Don’t wait for pre-nups to protect your client’s property deposit!
Recently announced plans to shake up Britain’s divorce industry include new rules on how money and property should be shared after marital breakdown along with the news that pre-nuptial agreements could be enshrined in law.
‘When pre-nuptial agreements hit the headlines it’s often because of the break-up of a celebrity marriage,’ observed Eddie Goldsmith, Senior Partner at property solicitors Goldsmith Williams. ‘However the protection of such agreements can be very relevant to many people, not just celebrities. Under these new proposals engaged couples would be able to draw up a pre-nuptial agreement which would be legally binding, detailing precisely how any property, money and any other assets owned by the couple would be shared out in the event of the marriage coming to an end.

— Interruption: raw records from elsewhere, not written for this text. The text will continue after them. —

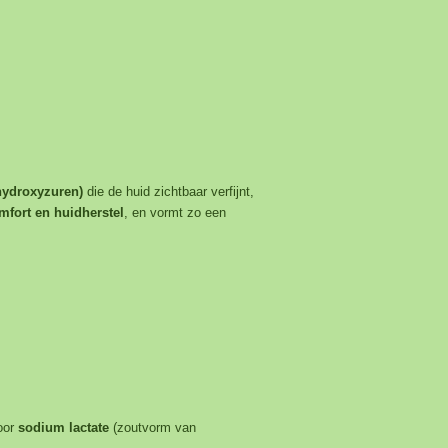
hydroxyzuren)
die de huid zichtbaar verfijnt,
mfort en huidherstel
, en vormt zo een
oor
sodium lactate
(zoutvorm van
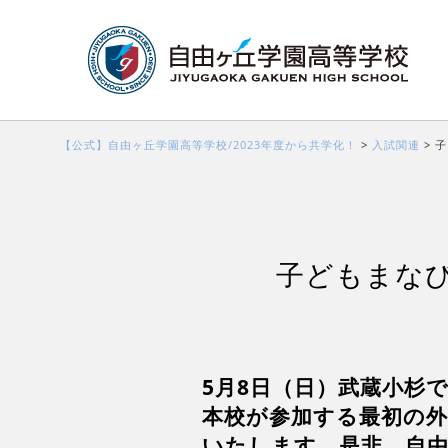
【公式】自由ヶ丘学園高等学校/2023年度から共学化！
>
入試関連
>
子
子どもまなび
5月8日（日）武蔵小杉
本校が参加する最初の外
いたします。是非、自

These “pre-nups” as they are often referred to will also enable couples to ring-fence any property or other assets that they have brought to the marriage and these would not be shared between them in the event of them divorcing.
Whilst the Law Commissions proposals will be published this month, enshrining these in law would need new legislation and that may or may not happen before the 2015 general election. However there are measures that couples can take under current law to protect their interests in circumstances where they are making unequal financial contributions to their property purchase.
In my own firm we always look at the basis for property ownership alongside the conveyancing transaction. There are two bases for ownership – Joint Tenants or Tenants in Common. This latter is particularly suitable when one of the property owners has paid a greater share of the deposit than the other as each co-owner owns a specific share of the property.
Brokers can help couples in such situations by recommending a conveyancing firm that takes a comprehensive approach to the client’s legal needs, thereby differentiating their service offer to this particular client group and in so doing enhance their own reputation.’